For a couple weeks, it’s a challenge the Blue Jays can overcome. But the longer they have to test their bullpen depth, the greater the risk of a costly blown lead, and there’s not an obvious solution ready to call up from the minor leagues.
Under those circumstances, it’s clear how important Garcia has become to the Blue Jays and how badly they need his recovery to be relatively straightforward.
FROM BULLPEN HOPEFUL TO RIVAL EXEC
Not long after he tried to make the 2018 Blue Jays as a non-roster invitee, longtime reliever Craig Breslow joined the Cubs’ front office as Theo Epstein’s director of pitching. Breslow’s work in Chicago eventually led him to the Red Sox, where he became Boston’s Chief Baseball Officer last October.

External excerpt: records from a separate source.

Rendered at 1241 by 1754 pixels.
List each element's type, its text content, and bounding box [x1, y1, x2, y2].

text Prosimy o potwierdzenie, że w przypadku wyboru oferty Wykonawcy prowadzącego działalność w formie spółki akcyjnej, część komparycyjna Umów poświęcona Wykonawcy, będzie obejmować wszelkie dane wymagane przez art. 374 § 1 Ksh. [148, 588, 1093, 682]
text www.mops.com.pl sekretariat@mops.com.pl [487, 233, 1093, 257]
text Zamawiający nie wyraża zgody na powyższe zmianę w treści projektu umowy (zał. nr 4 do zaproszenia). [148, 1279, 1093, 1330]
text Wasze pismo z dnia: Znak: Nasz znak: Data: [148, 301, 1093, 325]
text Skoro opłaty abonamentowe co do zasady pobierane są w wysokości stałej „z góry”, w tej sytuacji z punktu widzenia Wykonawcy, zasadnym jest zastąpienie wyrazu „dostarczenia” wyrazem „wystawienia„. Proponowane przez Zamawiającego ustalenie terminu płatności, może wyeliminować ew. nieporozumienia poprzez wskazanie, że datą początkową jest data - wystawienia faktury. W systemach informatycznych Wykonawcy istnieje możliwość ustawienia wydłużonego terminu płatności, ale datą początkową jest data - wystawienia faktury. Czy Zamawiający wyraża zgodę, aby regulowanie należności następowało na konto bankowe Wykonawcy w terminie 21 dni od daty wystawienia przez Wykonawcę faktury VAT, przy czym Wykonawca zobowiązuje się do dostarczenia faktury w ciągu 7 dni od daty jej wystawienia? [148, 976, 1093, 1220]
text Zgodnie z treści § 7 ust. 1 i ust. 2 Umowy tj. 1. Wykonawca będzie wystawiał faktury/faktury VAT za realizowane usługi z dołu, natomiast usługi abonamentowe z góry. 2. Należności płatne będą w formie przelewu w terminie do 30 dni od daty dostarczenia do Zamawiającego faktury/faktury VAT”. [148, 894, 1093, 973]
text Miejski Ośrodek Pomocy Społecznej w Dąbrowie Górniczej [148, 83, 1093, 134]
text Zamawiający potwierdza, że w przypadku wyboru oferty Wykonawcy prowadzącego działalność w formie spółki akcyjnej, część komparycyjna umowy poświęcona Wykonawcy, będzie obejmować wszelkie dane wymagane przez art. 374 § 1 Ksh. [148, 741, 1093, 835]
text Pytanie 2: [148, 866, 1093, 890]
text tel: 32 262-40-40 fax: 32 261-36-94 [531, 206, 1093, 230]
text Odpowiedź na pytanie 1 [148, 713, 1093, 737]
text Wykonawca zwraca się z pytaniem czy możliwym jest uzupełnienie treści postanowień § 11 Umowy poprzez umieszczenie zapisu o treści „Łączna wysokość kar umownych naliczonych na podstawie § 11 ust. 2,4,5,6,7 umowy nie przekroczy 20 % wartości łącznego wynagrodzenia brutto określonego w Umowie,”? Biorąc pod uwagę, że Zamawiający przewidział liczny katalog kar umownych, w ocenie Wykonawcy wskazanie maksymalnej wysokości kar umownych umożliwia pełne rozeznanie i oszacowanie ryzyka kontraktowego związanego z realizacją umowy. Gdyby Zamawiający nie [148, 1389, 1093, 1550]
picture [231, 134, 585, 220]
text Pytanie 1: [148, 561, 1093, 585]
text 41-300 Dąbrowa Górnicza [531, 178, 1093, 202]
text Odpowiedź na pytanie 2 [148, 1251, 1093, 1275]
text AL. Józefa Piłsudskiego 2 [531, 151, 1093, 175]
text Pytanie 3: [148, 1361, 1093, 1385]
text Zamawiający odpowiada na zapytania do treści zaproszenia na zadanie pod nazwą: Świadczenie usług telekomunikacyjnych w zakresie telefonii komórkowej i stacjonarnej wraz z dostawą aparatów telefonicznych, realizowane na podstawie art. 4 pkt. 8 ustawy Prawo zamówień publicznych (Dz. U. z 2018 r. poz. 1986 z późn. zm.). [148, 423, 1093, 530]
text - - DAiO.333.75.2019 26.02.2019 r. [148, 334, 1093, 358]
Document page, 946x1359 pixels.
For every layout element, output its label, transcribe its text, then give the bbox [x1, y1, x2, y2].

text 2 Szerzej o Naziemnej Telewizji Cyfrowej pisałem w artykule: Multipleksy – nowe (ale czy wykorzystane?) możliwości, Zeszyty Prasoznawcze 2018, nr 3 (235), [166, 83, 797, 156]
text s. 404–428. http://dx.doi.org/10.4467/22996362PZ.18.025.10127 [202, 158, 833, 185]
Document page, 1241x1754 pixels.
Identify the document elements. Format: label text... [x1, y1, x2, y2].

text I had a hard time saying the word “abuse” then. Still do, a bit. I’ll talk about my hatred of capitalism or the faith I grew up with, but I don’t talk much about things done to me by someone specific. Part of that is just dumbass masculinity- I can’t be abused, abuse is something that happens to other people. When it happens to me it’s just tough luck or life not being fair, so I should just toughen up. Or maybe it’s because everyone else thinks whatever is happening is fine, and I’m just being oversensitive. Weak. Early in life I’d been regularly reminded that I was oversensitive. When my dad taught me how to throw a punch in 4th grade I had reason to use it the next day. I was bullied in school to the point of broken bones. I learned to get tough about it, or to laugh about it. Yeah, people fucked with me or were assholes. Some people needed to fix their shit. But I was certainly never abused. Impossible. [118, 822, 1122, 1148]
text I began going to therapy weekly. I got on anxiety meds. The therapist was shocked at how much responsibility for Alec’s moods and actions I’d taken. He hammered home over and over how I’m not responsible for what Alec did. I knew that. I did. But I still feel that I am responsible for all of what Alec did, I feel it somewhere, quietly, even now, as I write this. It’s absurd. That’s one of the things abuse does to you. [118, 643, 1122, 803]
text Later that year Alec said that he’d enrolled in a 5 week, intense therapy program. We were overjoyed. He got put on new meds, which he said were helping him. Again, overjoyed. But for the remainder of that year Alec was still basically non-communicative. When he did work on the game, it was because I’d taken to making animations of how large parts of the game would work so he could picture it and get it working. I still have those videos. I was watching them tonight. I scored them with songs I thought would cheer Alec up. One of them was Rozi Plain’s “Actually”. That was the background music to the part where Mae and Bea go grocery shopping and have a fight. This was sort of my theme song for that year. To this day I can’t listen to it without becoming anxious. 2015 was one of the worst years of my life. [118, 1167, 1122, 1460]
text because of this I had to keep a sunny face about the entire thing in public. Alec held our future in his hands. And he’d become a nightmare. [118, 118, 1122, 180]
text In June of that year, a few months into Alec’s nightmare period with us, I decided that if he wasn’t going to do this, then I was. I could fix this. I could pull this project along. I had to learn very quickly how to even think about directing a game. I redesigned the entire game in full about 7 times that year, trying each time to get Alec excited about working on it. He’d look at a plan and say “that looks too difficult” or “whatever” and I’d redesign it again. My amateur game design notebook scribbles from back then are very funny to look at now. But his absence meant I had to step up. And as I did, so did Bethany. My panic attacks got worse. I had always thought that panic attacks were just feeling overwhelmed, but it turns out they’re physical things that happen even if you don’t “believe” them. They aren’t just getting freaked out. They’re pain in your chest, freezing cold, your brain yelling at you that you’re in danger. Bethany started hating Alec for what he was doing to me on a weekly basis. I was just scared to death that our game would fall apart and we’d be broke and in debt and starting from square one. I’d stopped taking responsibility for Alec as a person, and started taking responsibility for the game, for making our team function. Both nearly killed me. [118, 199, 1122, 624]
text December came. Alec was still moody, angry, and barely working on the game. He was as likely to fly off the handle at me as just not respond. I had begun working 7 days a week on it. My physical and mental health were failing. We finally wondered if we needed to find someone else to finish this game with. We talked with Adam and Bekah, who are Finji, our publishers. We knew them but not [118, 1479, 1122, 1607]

The 43-year-old’s thoughts on pitching development are worth considering given his background and also because it’s an area in which the Blue Jays have struggled. Since taking over during the 2015-16 off-season, this front office has signed just one amateur pitcher via the draft or international free agency who has generated at least 2.0 wins above replacement at the MLB level (Alek Manoah). The lack of homegrown pitching is one reason the Blue Jays have run a four-man rotation recently and have ongoing bullpen issues: the internal support simply isn’t there now.
Speaking at Rogers Centre before Monday’s game, Breslow said he breaks pitching development down into two categories.
"There's the development that is tethered to physical maturity and increasing the true talent of a pitcher: increasing the velocity and tweaking the pitch shapes and then giving them more weapons,” he explained. “And then there's performance as it relates to optimizing finding the right pitches to throw and where to intend them and the right matchups (to throw them). Those are, I think, distinct phases of development."
And while customized, player-specific development plans are needed at times, Breslow believes in the importance of finding approaches to development that work on a larger scale.
“We want to create systems that sweep up as many people as we possibly can,” he said. “Generally get guys bigger and stronger and clean up movement patterns. Embrace the the skills and strengths that they have and, and lean into those. Because if you treat a development system as 165 individual cases, it's really hard to make progress. So there are fairly time tested methods to development. Guys that throw hard, guys that can get outs within the strike zone, guys that get swings and misses, those guys tend to be good pitchers. So how do we optimize for that?”
GUERRERO VS. NAYLOR
At his current pace, Vladimir Guerrero Jr. would finish the season with 16 home runs – half of his 2022 total (32) and one third of his 2021 total (48). This isn’t what anyone would have forecasted in his age-25 season.
Even so, Guerrero Jr. is having a productive season. Despite his modest home run total, he's batting .284/.373/.404 on the season, good for a 127 wRC+. Entering play Tuesday, he leads American League first basemen in batting average, on-base percentage, wRC+ and WAR (1.1).
Granted Josh Naylor has better power numbers with 17 home runs and 50 RBI, so he’d be a viable choice to start the All-Star Game at first base, too. In between Guerrero Jr. and Naylor after one round of fan balloting, there’s Ryan Mountcastle of the Orioles, the longtime Blue Jays nemesis. But if Guerrero Jr. holds onto his current lead atop the ballot, he’ll be a deserving starter.
This isn’t the NBA, where all-star selections are reserved for the elite of the elite. A total of 78 players were MLB all-stars in 2023, and about as many will be chosen this year. If Guerrero Jr.’s one of them, with strong overall offensive numbers and far more star power than most, that’s a good thing for the game.
As for Naylor, he has not yet played in an All-Star Game, but he's an important part of a first-place Guardians team that just lost two of three in Toronto. After receiving the Canadian Baseball Hall of Fame’s Tip O’Neill Award Sunday, the native of Mississauga, Ont., spoke about the lessons he’s learned in six big-league seasons. Most important of all for the 26-year-old: staying present.
"We all look to the future sometimes, and that's not a bad thing at all," Naylor said. "But I think taking care of today — now — is extremely important. It's great to dream and see yourself in the future, but you also have to take care of the moment to get to that point in your life. Being where your feet are is super important to me."